Alfred Joseph (A.J.) Casson
  • Date: 1929
  • Medium: oil on wood
  • Dimensions: 25 x 30.5 cm
  • Permanent Collection ID: 80.A.104

White River, October 1929

Alfred Joseph (A.J.) Casson

Alfred Joseph (A.J.) Casson was asked to join the Group of Seven in 1926. In accepting, he restored the Group to seven members, for Franz Johnston had left after their first exhibition in 1920.

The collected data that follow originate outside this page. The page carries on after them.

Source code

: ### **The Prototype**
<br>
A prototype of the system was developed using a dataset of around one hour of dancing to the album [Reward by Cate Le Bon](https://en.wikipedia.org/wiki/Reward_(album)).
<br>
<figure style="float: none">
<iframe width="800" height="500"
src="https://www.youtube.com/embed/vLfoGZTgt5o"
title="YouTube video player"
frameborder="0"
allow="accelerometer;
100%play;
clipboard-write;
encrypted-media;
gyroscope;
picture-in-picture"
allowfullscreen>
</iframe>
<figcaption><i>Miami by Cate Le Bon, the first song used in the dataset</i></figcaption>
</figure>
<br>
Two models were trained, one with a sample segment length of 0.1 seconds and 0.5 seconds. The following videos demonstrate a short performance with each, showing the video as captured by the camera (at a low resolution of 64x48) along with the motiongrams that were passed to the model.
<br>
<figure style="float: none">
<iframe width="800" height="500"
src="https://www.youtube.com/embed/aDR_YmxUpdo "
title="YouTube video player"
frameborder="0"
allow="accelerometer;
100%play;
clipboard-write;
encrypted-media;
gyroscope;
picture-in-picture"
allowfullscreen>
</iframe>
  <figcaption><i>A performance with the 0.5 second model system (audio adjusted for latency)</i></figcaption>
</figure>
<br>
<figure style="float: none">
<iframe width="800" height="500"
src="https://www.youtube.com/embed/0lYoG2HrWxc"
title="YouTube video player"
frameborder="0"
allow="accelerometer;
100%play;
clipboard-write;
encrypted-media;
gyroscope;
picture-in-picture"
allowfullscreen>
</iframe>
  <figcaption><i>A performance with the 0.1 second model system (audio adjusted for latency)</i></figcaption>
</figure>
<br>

Toronto, Ontario-born Casson blossomed as an apprentice to Franklin Carmichael at the commercial design firm Rous and Mann, and later joined Carmichael at another, Sampson-Matthews. Through this association, Casson met other Group of Seven members and began accompanying them on sketching trips. Among these was a memorable and demanding journey to the northern shores of Lake Superior, which Casson undertook with Carmichael, Lawren Harris, and A.Y. Jackson. From these excursions, Casson produced impressive canvases such as October (1928), a large oil depicting sculptural clouds moving swiftly over a lake and rocky shore.

But Casson also sought out opportunities to paint villages that, to him, conveyed a Canadian identity as eloquently as the landscape. In later years, he recalled, “I began to dig out places on my own. I also loved to paint villages … and I’m glad, because they’re pretty much gone now. They’ve all changed, fallen down or been destroyed.”1 White River, October 1929 depicts such a place north of Lake Superior. Here, Casson chooses a perspective that balances the simple geometry of clapboard buildings and sinuous, snow-covered roads.

1. quoted in Anne Newlands, Canadian Paintings, Prints and Drawings (Richmond Hill, ON: Firefly Books, 2007), 74.